Contrairement à ce qu’il se passait pendant les années pionnières, on se focalise aussi sur le revers de la médaille: construire des barrages, c’est attenter à la nature, noyer des paysages, priver des rivières d’eau et modifier les conditions hydrologiques. Notre rubrique «En profondeur» montre que c’est pour cela que l’on met des limites à l’extension de l’énergie hydraulique en Suisse.
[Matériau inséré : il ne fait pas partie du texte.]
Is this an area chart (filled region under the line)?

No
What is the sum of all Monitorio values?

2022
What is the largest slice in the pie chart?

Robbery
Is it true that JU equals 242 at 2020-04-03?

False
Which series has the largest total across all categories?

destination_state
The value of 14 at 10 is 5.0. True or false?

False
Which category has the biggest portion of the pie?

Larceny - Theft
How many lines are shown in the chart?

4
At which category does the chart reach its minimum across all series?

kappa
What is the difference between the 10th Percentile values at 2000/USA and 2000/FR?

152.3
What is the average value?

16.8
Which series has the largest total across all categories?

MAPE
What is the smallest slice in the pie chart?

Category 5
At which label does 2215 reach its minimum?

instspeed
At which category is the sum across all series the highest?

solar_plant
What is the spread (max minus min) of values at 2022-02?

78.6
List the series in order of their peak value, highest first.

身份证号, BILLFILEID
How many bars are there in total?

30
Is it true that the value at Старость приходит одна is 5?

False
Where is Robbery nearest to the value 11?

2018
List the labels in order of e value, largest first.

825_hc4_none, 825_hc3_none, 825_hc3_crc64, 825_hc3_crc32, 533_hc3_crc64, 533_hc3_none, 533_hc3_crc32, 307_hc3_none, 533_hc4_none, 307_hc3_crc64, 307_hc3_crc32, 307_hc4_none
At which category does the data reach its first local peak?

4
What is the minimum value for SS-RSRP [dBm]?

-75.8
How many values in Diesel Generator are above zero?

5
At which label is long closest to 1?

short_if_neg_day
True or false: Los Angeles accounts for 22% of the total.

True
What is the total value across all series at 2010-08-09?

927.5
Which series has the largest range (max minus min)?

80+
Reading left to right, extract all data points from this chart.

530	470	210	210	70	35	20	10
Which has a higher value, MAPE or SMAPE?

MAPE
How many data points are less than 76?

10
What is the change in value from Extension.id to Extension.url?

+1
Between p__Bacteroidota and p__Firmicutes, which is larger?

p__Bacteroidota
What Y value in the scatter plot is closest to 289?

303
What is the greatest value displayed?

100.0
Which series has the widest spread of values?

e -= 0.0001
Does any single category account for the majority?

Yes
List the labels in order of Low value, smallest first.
Ce n’est pas sans importance, car le pays veut davantage miser sur l’énergie renouvelable et sans CO2 – l’eau, le vent et le soleil. Or, cette transition ne se fait pas sans heurts. Alors que la Suisse possède un vaste savoir-faire dans la construction de grandes centrales de tous types, le développement de l’exploitation décentralisée et à petite échelle de l’énergie solaire, par exemple, est lent. Dans ce secteur, l’écart entre le savoir et le faire est immense. Ainsi, de nombreuses communes suisses ont soigneusement calculé combien le soleil projetait d’énergie sur les toits existants. C’est souvent plus que ce dont ces communes ont besoin. Malgré cela, elles aussi ont le droit d’ériger de nouveaux bâtiments sans installer de panneaux solaires sur les toits. Ce type d’exemple permet de mieux comprendre pourquoi l’enthousiasme face aux nouveaux projets de barrages a nettement tiédi en Suisse.